■ **CHALLENGE**
Pick out every line in the entries that contains the string "label".

■ **SUPPLIED DATA**
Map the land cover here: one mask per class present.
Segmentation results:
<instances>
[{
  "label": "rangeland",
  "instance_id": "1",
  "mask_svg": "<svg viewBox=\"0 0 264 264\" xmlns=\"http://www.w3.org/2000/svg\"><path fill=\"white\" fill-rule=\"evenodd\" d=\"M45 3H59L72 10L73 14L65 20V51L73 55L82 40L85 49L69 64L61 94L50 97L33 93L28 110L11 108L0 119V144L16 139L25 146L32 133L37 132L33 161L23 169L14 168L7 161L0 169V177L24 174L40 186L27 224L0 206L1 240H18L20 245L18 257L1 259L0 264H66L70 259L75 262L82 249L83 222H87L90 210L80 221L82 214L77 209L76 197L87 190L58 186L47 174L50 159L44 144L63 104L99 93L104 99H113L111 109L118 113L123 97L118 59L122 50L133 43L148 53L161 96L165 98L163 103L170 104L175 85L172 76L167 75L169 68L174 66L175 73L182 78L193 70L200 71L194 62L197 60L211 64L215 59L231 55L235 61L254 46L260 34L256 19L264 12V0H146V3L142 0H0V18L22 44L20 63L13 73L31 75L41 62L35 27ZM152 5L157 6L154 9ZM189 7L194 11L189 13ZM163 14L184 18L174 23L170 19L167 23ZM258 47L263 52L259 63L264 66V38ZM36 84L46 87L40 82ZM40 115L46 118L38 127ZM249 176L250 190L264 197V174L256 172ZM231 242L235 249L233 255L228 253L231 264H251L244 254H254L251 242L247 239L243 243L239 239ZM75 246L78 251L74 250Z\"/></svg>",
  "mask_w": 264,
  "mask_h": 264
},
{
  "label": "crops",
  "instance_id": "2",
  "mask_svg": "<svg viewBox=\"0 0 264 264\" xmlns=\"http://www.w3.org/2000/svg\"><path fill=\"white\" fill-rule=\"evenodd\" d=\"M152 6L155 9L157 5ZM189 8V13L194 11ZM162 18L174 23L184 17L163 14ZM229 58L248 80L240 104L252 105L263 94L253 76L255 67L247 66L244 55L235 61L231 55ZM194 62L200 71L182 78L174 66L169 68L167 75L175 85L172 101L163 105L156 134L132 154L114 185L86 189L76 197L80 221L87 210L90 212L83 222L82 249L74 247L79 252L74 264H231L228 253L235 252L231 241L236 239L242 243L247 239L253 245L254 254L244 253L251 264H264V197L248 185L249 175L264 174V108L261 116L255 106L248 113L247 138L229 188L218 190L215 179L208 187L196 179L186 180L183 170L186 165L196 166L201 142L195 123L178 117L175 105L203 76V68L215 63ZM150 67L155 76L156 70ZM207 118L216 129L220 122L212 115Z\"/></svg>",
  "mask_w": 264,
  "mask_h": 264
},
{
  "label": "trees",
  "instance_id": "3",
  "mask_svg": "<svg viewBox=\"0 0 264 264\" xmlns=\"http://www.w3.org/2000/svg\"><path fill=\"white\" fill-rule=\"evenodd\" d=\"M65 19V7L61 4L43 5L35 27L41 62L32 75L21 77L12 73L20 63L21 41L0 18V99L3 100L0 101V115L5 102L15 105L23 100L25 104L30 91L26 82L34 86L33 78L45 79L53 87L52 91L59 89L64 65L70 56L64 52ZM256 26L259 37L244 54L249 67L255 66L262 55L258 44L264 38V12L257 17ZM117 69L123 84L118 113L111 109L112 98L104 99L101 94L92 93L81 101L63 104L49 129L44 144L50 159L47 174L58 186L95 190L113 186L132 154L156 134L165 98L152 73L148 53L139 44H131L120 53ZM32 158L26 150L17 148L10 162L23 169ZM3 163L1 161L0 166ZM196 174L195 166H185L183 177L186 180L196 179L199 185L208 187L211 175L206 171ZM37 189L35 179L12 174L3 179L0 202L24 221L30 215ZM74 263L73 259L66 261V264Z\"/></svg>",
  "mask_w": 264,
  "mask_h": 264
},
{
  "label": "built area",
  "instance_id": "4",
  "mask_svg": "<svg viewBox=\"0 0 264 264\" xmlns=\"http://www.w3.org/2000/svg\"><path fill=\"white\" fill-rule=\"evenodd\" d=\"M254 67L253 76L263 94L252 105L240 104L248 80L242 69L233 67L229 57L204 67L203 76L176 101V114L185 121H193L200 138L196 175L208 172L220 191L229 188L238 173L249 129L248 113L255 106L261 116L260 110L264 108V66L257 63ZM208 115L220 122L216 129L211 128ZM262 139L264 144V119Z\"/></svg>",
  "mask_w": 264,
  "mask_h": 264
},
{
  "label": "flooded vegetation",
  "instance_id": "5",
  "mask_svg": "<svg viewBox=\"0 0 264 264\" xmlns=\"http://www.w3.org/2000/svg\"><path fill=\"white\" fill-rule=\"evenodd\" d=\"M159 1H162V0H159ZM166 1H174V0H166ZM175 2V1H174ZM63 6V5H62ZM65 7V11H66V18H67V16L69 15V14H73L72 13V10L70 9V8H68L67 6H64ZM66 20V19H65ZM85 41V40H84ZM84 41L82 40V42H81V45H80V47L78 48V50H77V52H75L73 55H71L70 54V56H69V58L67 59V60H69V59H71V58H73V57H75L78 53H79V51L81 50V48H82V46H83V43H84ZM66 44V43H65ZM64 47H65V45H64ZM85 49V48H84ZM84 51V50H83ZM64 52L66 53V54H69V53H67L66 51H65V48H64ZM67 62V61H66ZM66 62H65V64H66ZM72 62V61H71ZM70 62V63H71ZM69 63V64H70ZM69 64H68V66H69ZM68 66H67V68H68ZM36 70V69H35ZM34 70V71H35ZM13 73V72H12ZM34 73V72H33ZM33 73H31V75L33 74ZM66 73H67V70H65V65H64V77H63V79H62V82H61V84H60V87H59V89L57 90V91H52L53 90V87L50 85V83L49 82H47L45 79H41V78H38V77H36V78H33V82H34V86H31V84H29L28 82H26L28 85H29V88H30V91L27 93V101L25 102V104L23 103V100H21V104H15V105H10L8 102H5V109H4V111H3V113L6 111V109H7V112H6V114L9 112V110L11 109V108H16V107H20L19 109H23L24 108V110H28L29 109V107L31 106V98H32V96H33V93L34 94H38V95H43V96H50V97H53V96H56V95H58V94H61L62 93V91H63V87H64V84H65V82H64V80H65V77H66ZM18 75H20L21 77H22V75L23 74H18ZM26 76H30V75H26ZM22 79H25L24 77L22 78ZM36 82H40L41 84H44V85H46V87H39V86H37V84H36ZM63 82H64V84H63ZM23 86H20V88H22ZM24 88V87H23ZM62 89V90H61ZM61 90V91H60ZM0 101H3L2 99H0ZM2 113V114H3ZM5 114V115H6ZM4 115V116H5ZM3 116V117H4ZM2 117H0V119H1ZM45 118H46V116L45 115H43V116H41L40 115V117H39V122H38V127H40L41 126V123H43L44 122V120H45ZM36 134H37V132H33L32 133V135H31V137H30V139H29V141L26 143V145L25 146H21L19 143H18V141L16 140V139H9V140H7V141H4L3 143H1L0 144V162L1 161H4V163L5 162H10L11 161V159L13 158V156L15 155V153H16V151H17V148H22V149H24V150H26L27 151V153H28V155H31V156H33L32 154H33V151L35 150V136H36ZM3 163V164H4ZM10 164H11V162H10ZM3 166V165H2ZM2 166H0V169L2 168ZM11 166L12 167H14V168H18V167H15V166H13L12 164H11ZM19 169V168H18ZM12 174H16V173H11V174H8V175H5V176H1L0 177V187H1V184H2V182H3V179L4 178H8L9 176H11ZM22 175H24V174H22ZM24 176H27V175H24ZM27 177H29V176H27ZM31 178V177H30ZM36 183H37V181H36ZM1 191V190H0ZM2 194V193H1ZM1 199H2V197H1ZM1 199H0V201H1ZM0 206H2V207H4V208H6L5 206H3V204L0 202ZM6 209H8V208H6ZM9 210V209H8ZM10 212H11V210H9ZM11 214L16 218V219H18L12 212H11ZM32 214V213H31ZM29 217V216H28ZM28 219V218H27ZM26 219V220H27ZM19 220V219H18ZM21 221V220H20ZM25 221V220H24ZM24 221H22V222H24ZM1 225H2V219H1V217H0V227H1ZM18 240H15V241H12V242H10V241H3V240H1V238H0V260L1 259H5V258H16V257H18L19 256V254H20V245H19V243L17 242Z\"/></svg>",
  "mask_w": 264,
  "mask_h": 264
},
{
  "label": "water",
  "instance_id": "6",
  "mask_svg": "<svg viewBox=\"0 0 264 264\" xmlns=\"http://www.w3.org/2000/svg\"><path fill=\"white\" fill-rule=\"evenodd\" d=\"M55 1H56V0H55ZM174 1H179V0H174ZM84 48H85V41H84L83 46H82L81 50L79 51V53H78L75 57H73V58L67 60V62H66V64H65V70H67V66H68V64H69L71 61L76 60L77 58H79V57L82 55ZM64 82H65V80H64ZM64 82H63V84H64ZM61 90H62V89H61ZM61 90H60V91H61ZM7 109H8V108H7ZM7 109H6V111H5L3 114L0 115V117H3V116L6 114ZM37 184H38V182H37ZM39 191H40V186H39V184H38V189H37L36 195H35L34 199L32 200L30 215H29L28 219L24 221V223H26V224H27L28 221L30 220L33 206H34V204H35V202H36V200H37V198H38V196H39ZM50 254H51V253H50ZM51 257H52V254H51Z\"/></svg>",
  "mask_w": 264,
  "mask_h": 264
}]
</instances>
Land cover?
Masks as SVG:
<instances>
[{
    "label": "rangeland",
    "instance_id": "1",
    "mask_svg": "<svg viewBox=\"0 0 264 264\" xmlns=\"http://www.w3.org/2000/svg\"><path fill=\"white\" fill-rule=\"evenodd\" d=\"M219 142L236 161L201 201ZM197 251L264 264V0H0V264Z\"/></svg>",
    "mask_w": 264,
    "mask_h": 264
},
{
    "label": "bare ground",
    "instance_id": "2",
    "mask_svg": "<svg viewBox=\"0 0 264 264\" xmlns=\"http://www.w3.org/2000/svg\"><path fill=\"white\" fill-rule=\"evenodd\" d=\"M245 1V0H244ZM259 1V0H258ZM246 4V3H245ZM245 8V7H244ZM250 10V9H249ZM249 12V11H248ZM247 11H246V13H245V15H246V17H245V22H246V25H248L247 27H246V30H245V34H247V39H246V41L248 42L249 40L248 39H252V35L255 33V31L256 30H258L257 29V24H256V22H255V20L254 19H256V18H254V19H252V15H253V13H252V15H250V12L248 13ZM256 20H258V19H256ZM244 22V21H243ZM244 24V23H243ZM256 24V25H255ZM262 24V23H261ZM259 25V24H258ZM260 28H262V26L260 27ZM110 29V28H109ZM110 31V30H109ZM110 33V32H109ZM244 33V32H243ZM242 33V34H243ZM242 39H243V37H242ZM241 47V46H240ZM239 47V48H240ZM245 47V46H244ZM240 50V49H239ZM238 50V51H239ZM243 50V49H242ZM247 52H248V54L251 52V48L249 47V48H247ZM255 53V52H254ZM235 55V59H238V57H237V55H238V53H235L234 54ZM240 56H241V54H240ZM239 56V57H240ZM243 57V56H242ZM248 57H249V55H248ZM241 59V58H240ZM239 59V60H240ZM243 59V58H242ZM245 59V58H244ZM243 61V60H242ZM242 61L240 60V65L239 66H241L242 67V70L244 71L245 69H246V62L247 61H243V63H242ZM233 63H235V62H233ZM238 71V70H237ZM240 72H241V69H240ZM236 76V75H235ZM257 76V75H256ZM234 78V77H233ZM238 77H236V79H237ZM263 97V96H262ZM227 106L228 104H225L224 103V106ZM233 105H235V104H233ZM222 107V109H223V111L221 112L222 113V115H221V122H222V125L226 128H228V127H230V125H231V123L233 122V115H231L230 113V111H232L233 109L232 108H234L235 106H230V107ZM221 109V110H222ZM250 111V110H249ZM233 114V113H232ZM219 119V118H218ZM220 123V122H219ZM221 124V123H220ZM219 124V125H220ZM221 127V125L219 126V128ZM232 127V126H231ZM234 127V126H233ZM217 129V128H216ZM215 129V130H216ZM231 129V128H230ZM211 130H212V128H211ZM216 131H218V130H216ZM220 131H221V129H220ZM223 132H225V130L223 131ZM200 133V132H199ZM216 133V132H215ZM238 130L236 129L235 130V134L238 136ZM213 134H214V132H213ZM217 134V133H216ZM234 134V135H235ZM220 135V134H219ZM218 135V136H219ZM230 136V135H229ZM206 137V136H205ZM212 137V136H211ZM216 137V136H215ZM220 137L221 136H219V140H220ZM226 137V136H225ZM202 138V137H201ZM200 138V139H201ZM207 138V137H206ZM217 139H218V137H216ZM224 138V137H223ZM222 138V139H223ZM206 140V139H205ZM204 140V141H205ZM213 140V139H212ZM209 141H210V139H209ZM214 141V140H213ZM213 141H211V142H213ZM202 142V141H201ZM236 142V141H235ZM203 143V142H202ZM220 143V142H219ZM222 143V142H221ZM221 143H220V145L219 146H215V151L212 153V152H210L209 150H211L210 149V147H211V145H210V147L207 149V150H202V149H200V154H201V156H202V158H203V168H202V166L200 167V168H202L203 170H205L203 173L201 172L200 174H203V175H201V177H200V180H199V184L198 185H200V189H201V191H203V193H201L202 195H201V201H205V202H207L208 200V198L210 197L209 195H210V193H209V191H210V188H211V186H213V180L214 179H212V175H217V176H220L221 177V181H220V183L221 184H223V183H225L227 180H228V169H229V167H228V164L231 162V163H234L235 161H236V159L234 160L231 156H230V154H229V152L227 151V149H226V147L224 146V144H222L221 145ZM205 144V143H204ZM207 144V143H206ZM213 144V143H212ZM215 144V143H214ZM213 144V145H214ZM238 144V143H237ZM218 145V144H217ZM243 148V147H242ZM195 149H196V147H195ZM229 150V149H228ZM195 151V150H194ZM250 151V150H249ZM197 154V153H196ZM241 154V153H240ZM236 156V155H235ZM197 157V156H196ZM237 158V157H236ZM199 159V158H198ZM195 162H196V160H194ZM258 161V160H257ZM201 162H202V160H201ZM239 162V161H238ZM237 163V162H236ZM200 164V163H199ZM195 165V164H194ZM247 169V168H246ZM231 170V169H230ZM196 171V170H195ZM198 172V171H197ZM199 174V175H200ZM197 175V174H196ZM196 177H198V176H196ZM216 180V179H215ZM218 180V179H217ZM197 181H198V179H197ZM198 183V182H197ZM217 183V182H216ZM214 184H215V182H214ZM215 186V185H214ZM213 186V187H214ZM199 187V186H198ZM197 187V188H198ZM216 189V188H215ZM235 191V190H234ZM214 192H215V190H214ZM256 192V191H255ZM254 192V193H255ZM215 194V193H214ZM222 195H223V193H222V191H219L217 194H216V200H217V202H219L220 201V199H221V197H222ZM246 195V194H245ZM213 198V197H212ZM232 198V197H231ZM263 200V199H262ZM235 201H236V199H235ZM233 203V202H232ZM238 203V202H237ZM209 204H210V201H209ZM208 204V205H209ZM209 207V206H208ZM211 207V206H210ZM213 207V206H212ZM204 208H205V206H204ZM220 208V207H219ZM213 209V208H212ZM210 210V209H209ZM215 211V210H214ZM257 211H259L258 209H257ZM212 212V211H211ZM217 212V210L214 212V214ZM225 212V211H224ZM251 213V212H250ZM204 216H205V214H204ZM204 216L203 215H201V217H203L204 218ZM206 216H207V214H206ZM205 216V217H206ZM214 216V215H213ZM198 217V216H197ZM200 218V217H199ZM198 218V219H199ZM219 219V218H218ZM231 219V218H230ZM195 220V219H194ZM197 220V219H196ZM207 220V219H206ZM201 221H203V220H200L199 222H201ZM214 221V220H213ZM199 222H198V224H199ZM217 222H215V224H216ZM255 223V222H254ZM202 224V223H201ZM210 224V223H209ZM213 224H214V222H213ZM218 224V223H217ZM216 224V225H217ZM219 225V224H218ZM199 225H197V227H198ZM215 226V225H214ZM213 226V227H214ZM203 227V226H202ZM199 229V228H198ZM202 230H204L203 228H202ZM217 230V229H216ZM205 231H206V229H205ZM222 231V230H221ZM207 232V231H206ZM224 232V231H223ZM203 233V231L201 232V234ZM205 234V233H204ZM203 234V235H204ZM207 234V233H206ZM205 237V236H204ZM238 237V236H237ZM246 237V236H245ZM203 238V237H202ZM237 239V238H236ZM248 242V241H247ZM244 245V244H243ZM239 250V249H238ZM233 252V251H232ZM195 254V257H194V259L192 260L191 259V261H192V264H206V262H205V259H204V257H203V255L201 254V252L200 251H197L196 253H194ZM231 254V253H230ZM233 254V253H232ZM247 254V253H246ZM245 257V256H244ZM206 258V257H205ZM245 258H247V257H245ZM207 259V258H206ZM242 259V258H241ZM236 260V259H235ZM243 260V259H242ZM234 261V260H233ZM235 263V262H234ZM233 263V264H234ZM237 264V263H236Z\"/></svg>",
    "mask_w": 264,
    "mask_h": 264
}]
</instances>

■ **THE RESPONSE**
  "label": "rangeland",
  "label": "crops",
  "label": "trees",
  "label": "built area",
  "label": "flooded vegetation",
  "label": "water",
    "label": "rangeland",
    "label": "bare ground",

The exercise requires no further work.